Utang Rp5,4 Triliun: Kegagalan Cool Japan Fund Jadi Pelajaran bagi Diplomasi Budaya
Baca dalam 60 detik
- Cool Japan Fund mencatat akumulasi utang 54 miliar yen per Maret 2026, mendorong pemerintah Jepang mempertimbangkan pembubaran lembaga tersebut.
- Dari 83 proyek senilai 204 miliar yen, hampir seluruhnya merugi karena persaingan ketat di industri konten global, terutama layanan streaming.
- Kegagalan ini menyoroti risiko intervensi pemerintah dalam industri kreatif, relevan bagi Indonesia yang tengah mengembangkan ekosistem budaya dan ekonomi kreatif.

Cool Japan Fund Inc., lembaga investasi publik-swasta di bawah Kementerian Ekonomi, Perdagangan, dan Industri Jepang, mencatat akumulasi utang sebesar 54 miliar yen (sekitar Rp5,4 triliun) hingga akhir tahun fiskal 2025. Angka tersebut memicu rencana pemerintah untuk membubarkan atau merestrukturisasi lembaga yang didirikan pada era Perdana Menteri Shinzo Abe ini.
Dibentuk pada 2013 sebagai bagian dari strategi pertumbuhan Jepang, Cool Japan Fund bertujuan mempromosikan budaya Jepang ke pasar global—mencakup anime, televisi, kuliner, mode, dan pariwisata. Namun, dari total investasi 204 miliar yen yang disalurkan ke 83 proyek, hampir setiap tahun lembaga ini membukukan kerugian. Salah satu contoh paling mencolok adalah investasi 1 miliar yen di Anime Consortium Japan Inc., yang gagal bersaing dengan platform streaming global dan harus keluar dari bisnis tersebut setelah hanya 2,5 tahun.

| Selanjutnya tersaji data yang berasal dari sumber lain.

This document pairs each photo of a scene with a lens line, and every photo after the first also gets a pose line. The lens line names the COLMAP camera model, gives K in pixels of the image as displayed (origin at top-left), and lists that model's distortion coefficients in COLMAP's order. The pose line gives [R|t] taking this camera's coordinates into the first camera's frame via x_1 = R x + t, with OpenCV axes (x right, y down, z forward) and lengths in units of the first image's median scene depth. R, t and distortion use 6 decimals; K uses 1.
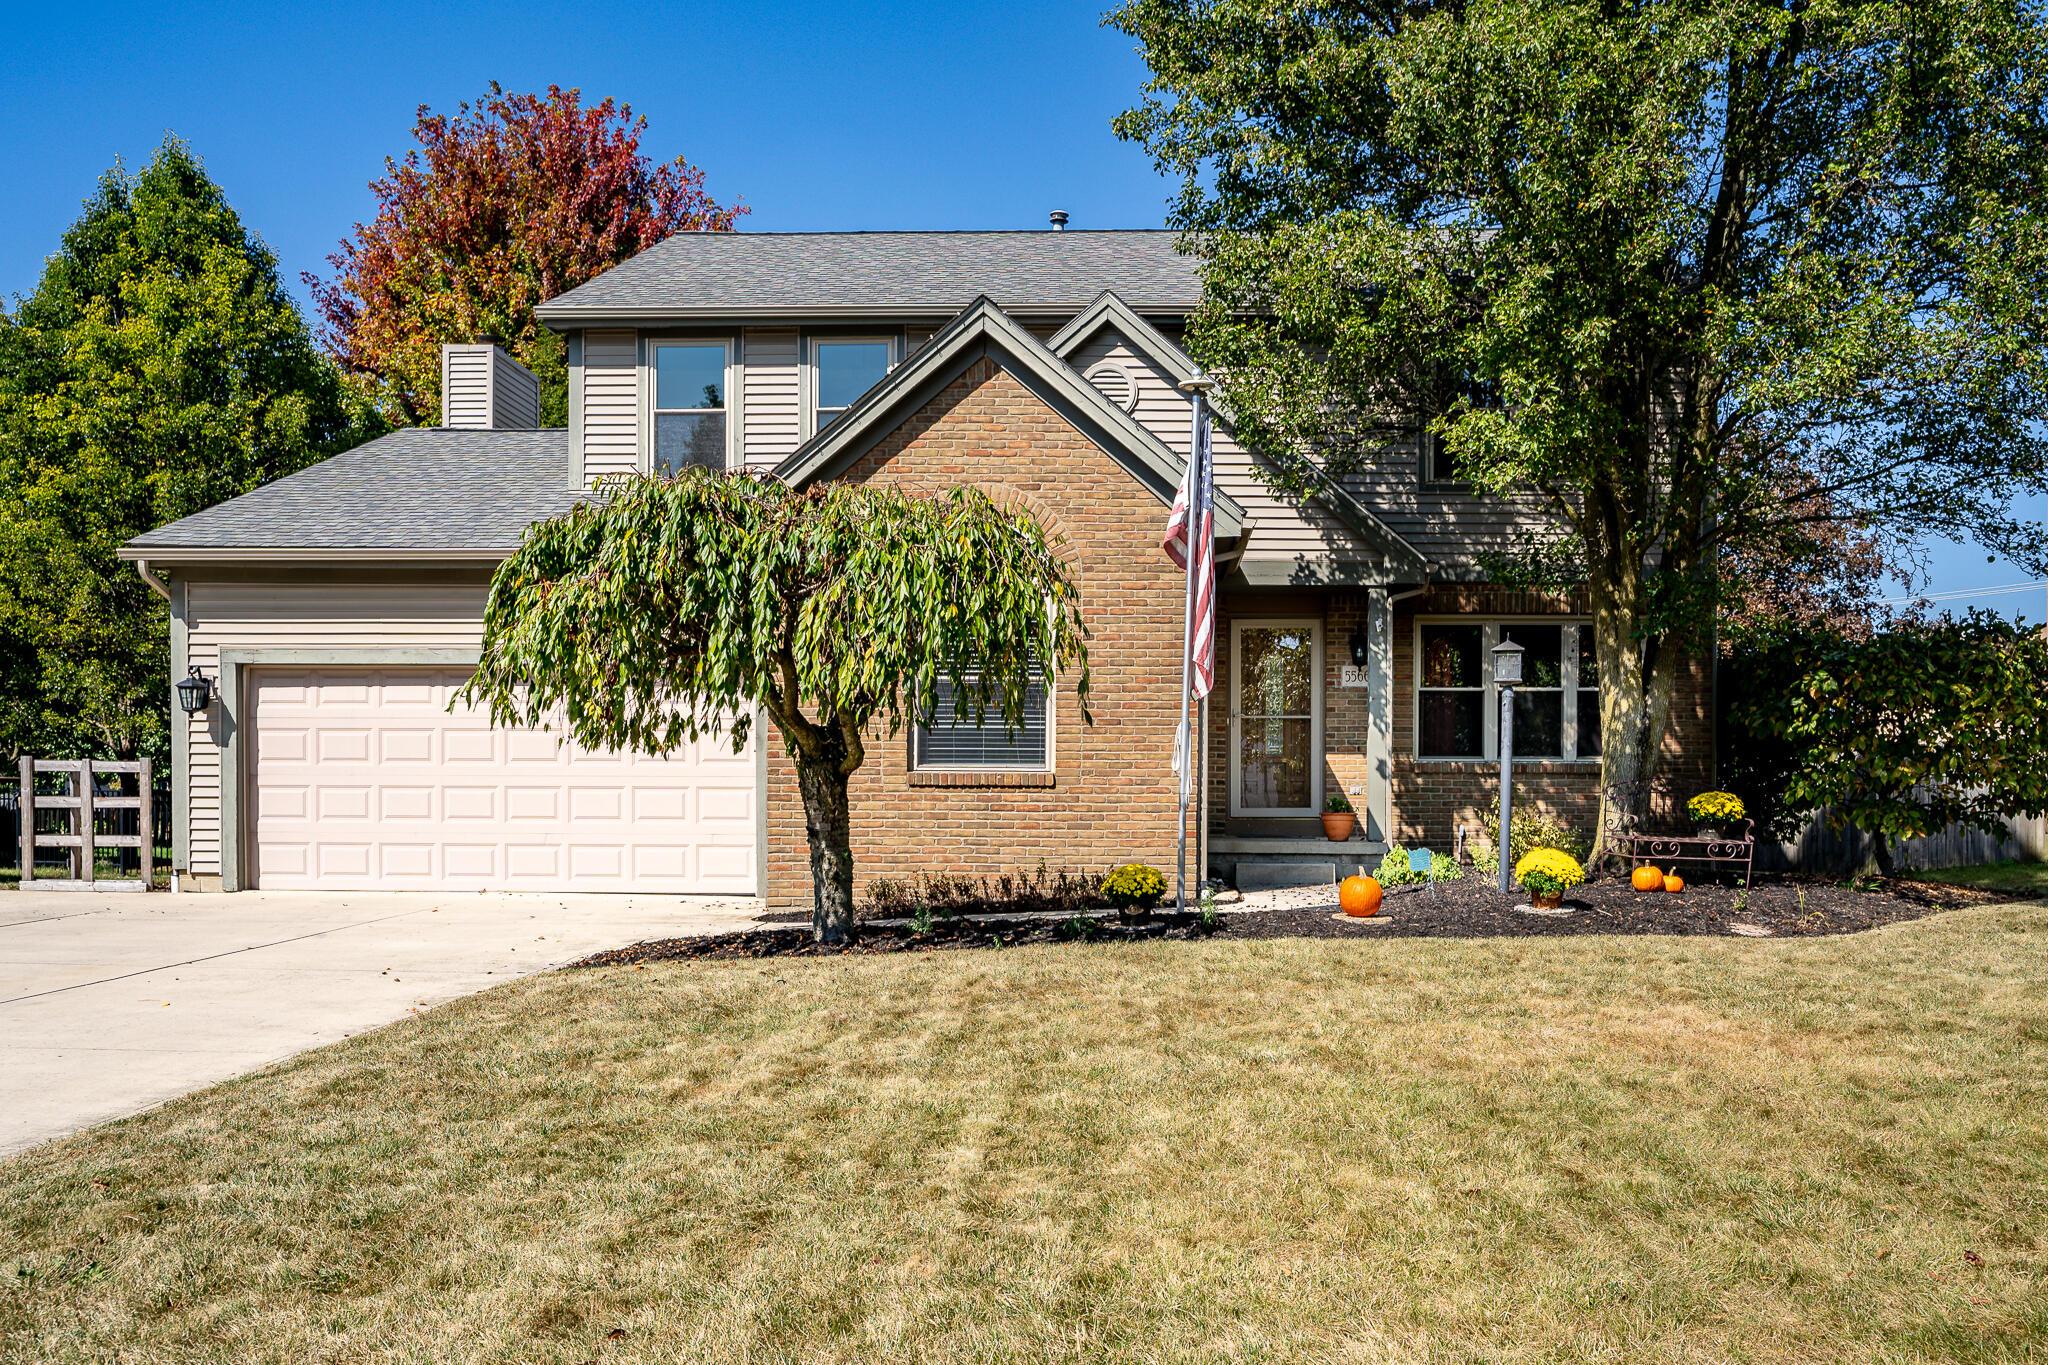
lens RADIAL K [[1678.2, 0, 1024.3], [0, 1678.2, 806.0], [0, 0, 1]] dist [-0.004751, -0.000517]
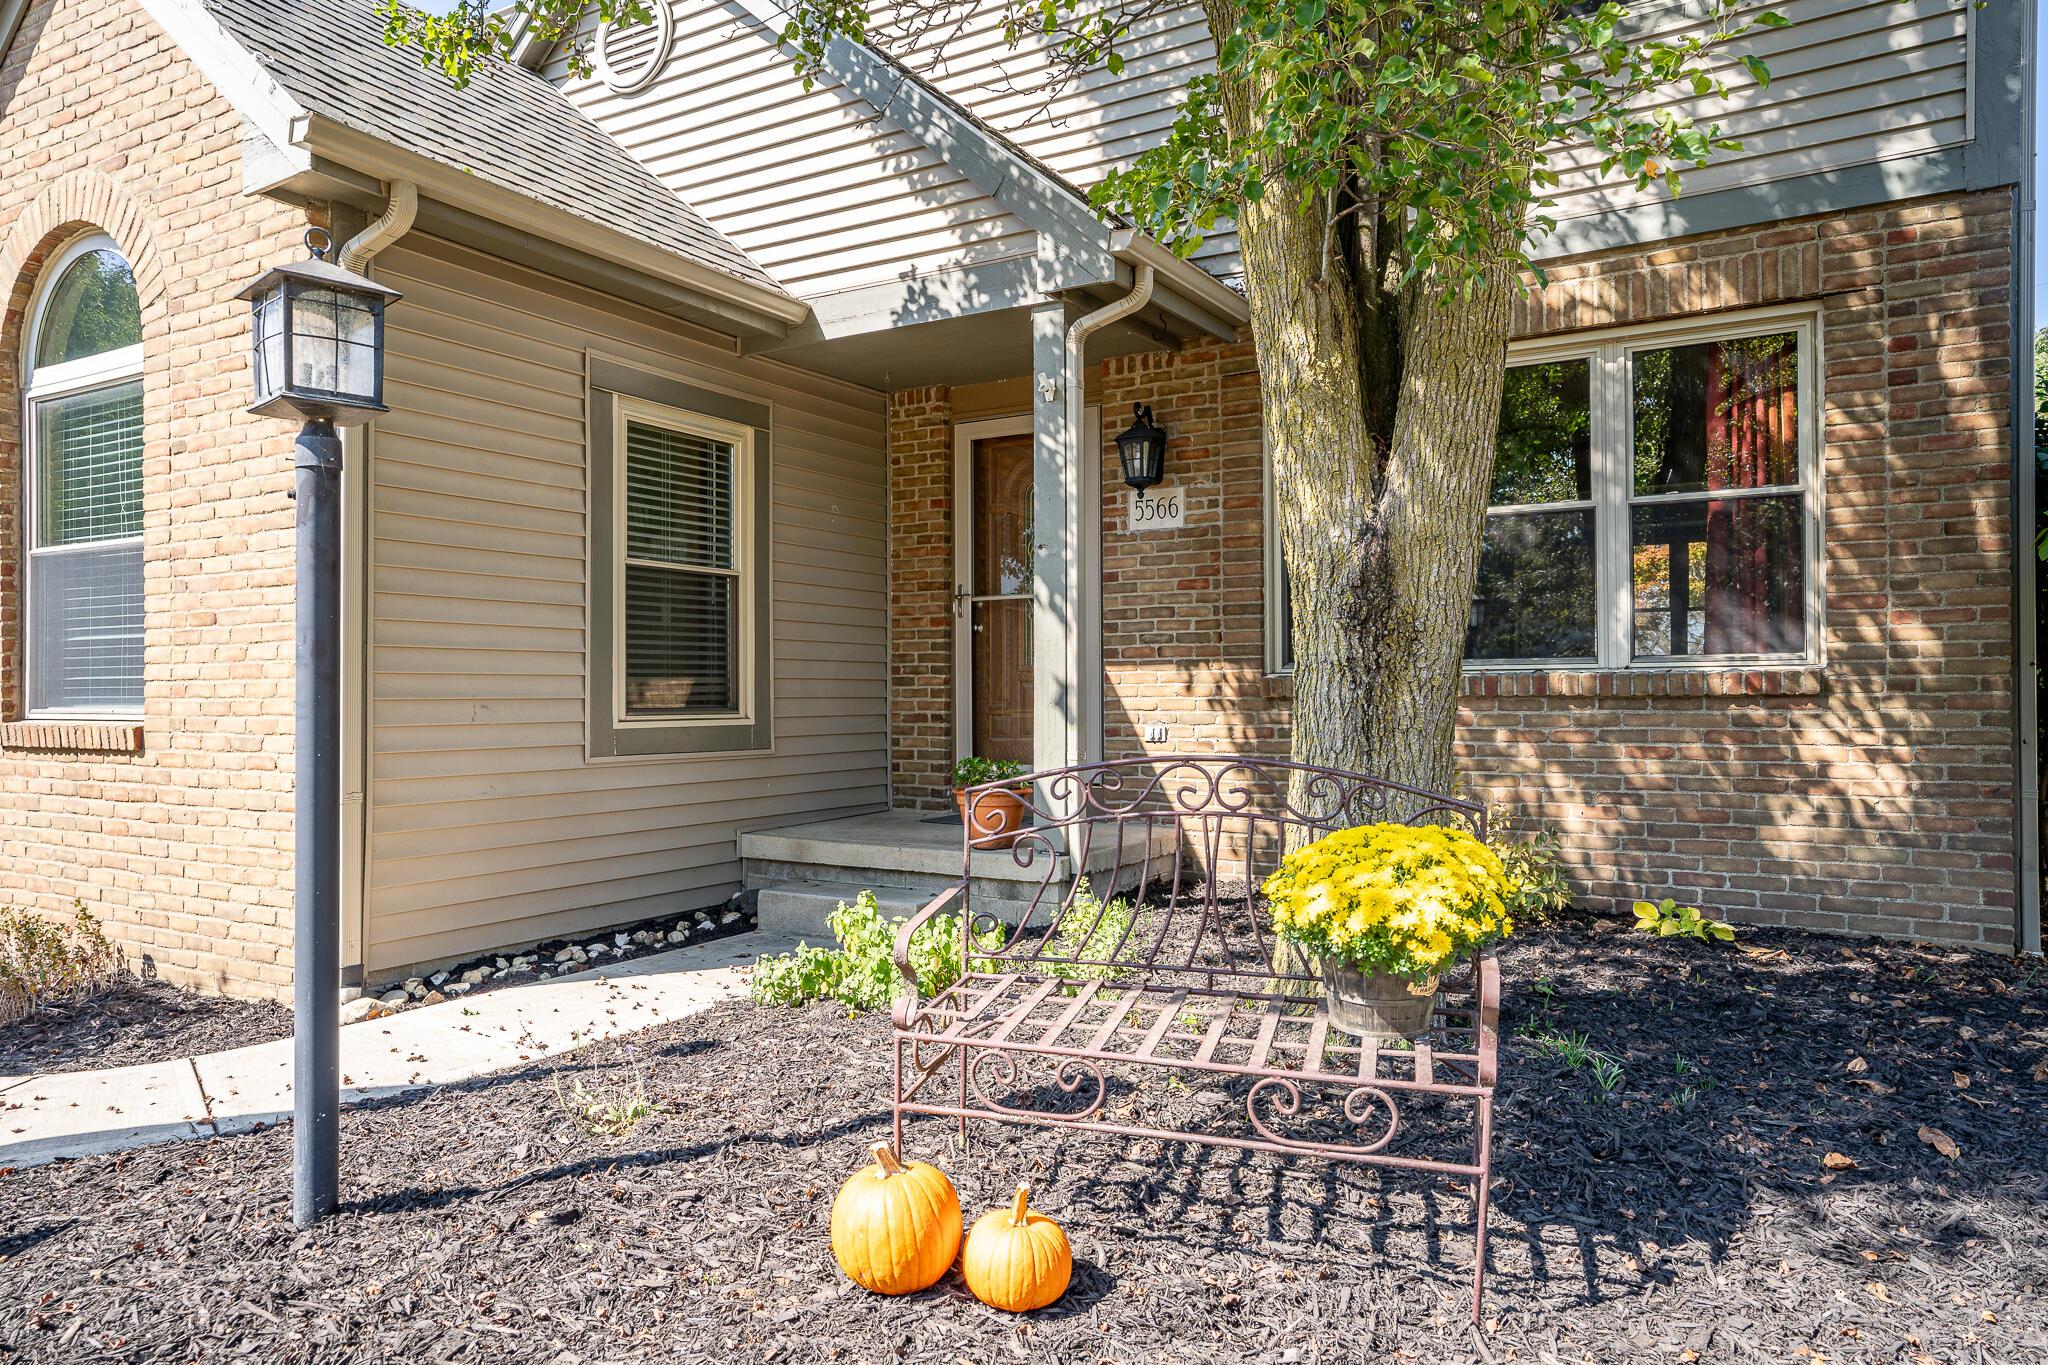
lens RADIAL K [[1386.3, 0, 952.4], [0, 1386.3, 684.0], [0, 0, 1]] dist [-0.004838, 0.038833]
pose [[0.866824, -0.012758, -0.498452, 0.378413], [0.008106, 0.999901, -0.011495, -0.021785], [0.498549, 0.005924, 0.866841, 0.651931]]
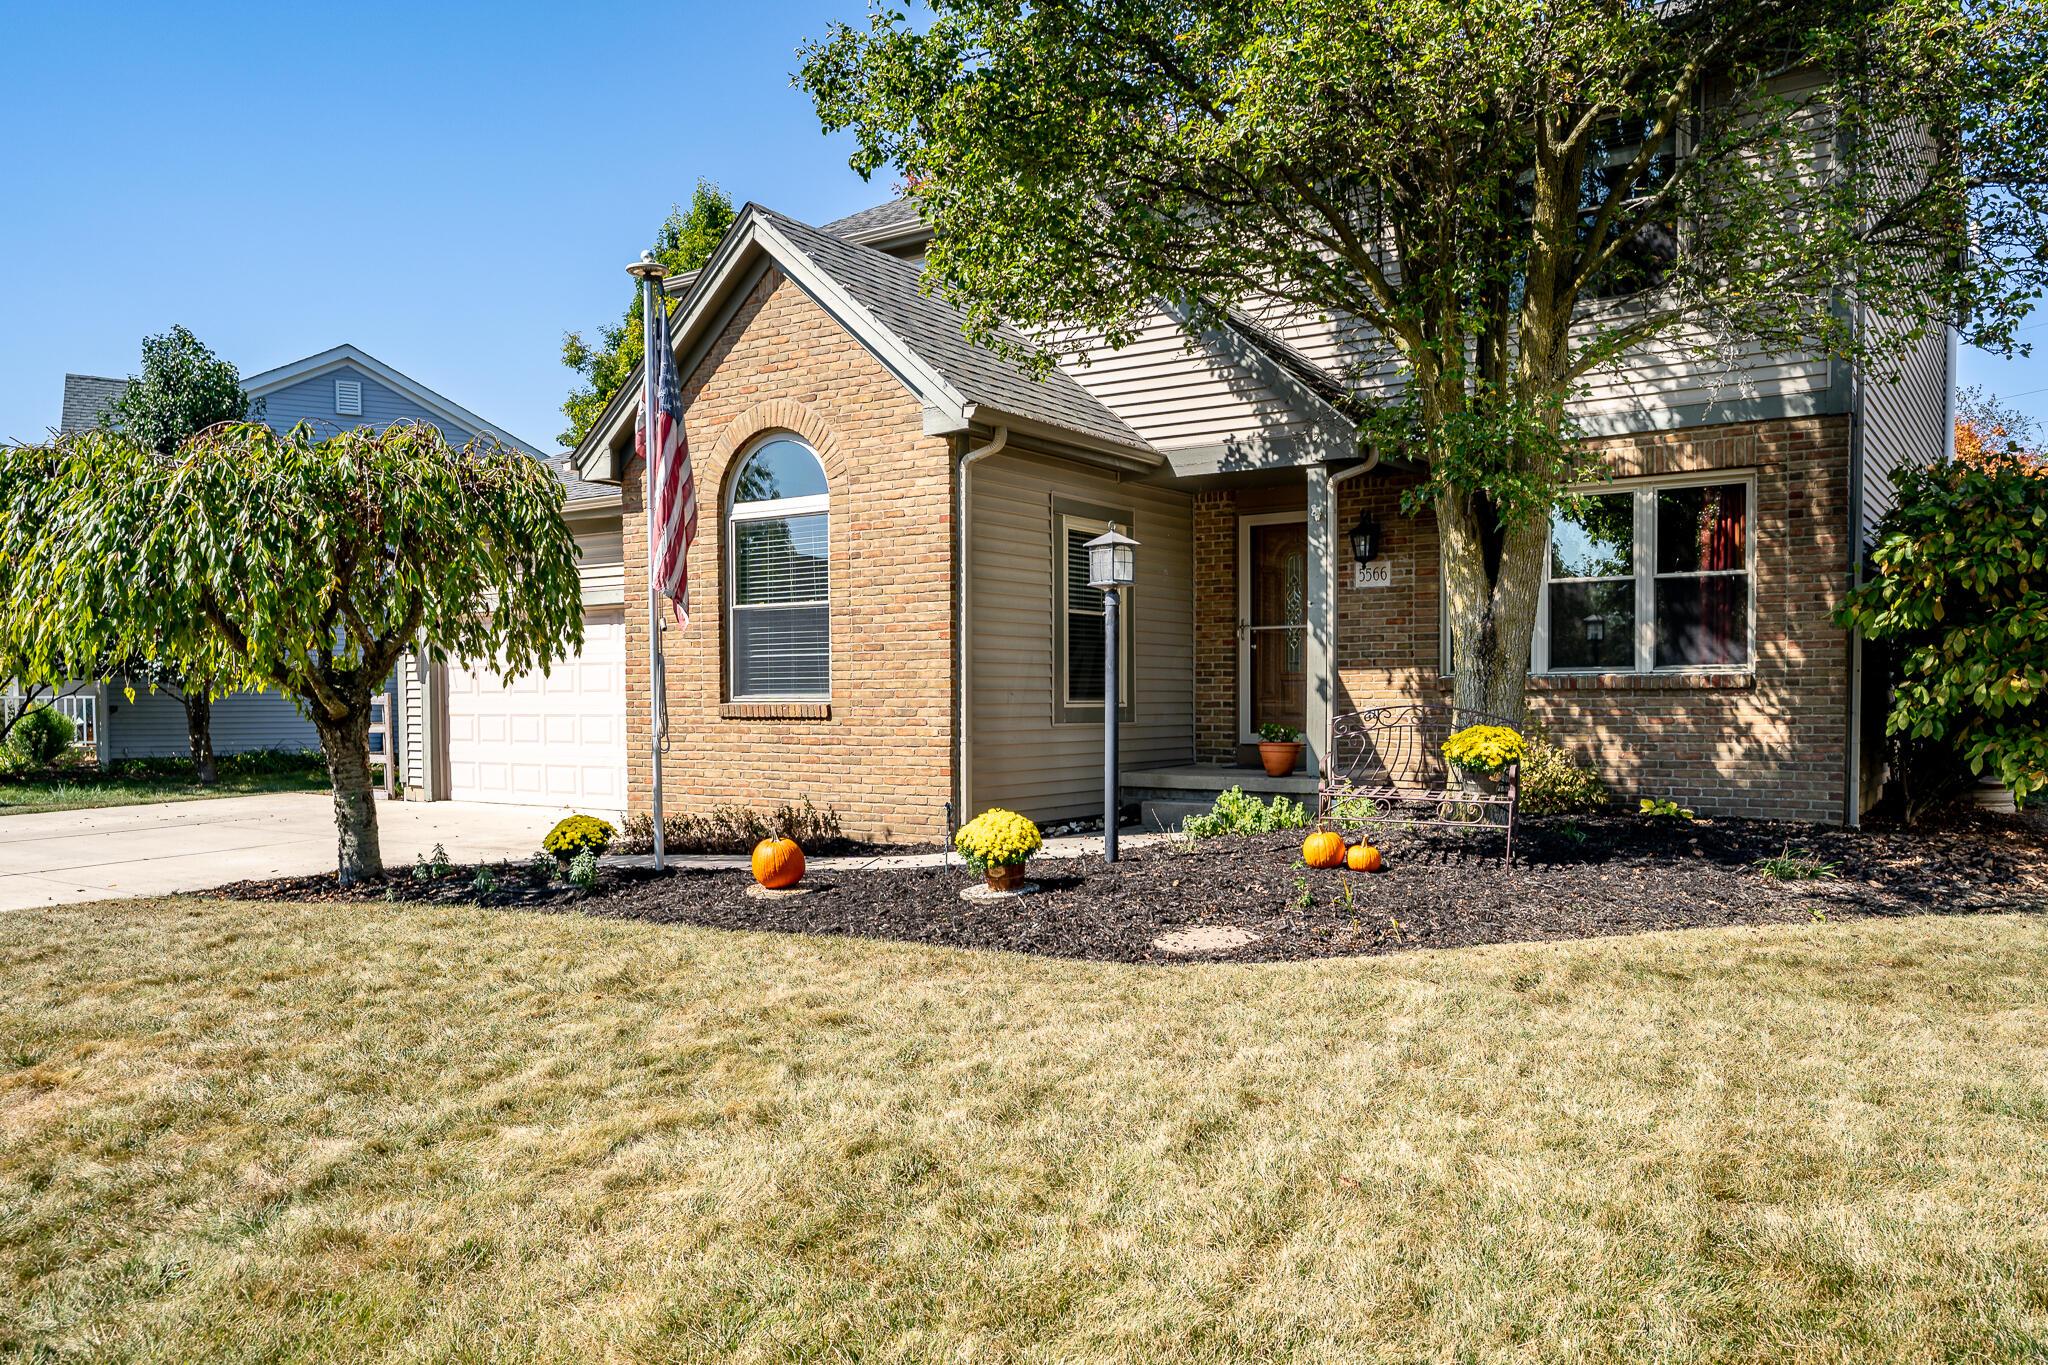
lens RADIAL K [[1513.3, 0, 1025.5], [0, 1513.3, 711.5], [0, 0, 1]] dist [0.002158, 0.000023]
pose [[0.844772, -0.004384, -0.535108, 0.483569], [0.007692, 0.999963, 0.003951, -0.015572], [0.535071, -0.007453, 0.844774, 0.303997]]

Kegagalan ini memunculkan pertanyaan mendasar tentang efektivitas dana publik-swasta dalam mendorong industri kreatif. Menurut pengamat kebijakan publik, model investasi semacam itu rentan terhadap distorsi karena tekanan politik dan kurangnya ketajaman bisnis. Di sisi lain, Perdana Menteri Sanae Takaichi justru menggenjot investasi pemerintah di sektor konten—yang termasuk dalam 17 area strategis nasional—tanpa evaluasi menyeluruh atas kegagalan sebelumnya.
Kritik juga mengarah pada orientasi pemerintah yang terlalu fokus pada nilai ekonomi budaya, mengabaikan aspek pelestarian dan pengembangan sumber daya manusia. Misalnya, museum nasional dan Teater Nasional Tokyo justru mengalami pemotongan anggaran, sementara dana besar dialokasikan untuk ekspansi komersial anime dan manga. Teater Nasional bahkan masih tutup hingga kini, menyebabkan terputusnya transfer keahlian staf selama lebih dari satu dekade.
Bagi Indonesia, kasus Cool Japan Fund menjadi pelajaran berharga. Pemerintah Indonesia tengah gencar mengembangkan ekonomi kreatif melalui berbagai insentif dan badan pengelola, seperti Badan Ekonomi Kreatif (Bekraf) yang kini berada di bawah Kementerian Pariwisata dan Ekonomi Kreatif. Tanpa evaluasi ketat dan mekanisme bisnis yang sehat, risiko pemborosan anggaran serupa bisa terulang. Apalagi, persaingan global di industri konten digital semakin ketat, dengan platform seperti Netflix, YouTube, dan Spotify mendominasi.
Pemerintah Jepang kini dihadapkan pada pilihan sulit: membubarkan Cool Japan Fund dan mengakui kegagalan, atau merombak total strategi diplomasi budayanya. Langkah ke depan akan menentukan apakah budaya Jepang mampu bertahan sebagai aset non-ekonomi yang justru menjadi fondasi kreativitas, atau sekadar komoditas yang terjerat utang.